## Source extract
Segment Open
Find Meters to Fill Copper Cylinder with 8.60lbs of Covelite

[geoti8]

Homework Statement

copper can be drawn into wires. how many meters of 34-gauge wire (diameter 6.304 x 10 -3 in) can be produced in copper from 8.60 pounds of covelite, an ore that is 60% copper by mass. (hint: treat the volume as a cylinder, V of cylinder= pie r squared, density of copper = 8.95 g/cm3

Homework Equations

V of cylinder = pie r (squared)

The Attempt at a Solution

I don't know where to start, is the 60% mass of the covelite ther to confuse me? or is it relevant?

 

[rock.freak667]

if there are 8.60 lbs of covelite and 60% of this is copper, how many lbs if copper is in it?

Now that you have the mass, what is the volume, given the density and the found mass? (Note that your mass should be in grams)

also I think your equation should be V= πr²h, as πr² alone gives units of m² which is used for area. (h=height of the cylinder)

 

[geoti8]

ok..I'm following you up until then.. does that mean that for the 34-gauge wire i use the 6.304 x10^-3 and that's the diameter? so for the (vol = pie r^2) i would use (6.304x10^-3 / 2) for the radius?

so I used the V = m/d formula and got 255.66...what do i do with that now?

i'm thinking myself to death here. should have never take 5 years off school to go to the military.

 

[geoti8]

ok, πr2 alone gives units of m2 ...does that mean that i just take the square root of my m2? because I'm looking for length in meters?
Segment Closed
## Provided records
Segment Open
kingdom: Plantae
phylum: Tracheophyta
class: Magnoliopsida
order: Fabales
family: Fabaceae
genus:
Segment Closed
## What you will do
Go on with the thread about copper wire from covelite, starting after its last post. The listing has no connection to the copper wire thread.

## Task output
[rock.freak667]

ok..I'm following you up until then.. does that mean that for the 34-gauge wire i use the 6.304 x10^-3 and that's the diameter? so for the (vol = pie r^2) i would use (6.304x10^-3 / 2) for the radius?

so I used the V = m/d formula and got 255.66...what do i do with that now?

i'm thinking myself to death here. should have never take 5 years off school to go to the military.

worry not! We will get through here.

Right now, so you have V=255.66 cm³ (assuming you converted your lbs to grams)

so now you know that V=πr²h. (r is half your diameter, so convert that to cm!)

so put πr²h=255.66 and solve for h

 

[geoti8]

ok so i plug my vol, and radius into the equation:

255.66 = pi (6.304x10^-3 /2)^2 x h ... and get...

255.66h = (3.14)(.003152)^2 ...

h = .000031196/255.66 ...

1.22 x 10^-7 is my m2? (was that in cm? or m?) do i need to get the square root...

3.493 x 10^-4 is that in cm or meters ??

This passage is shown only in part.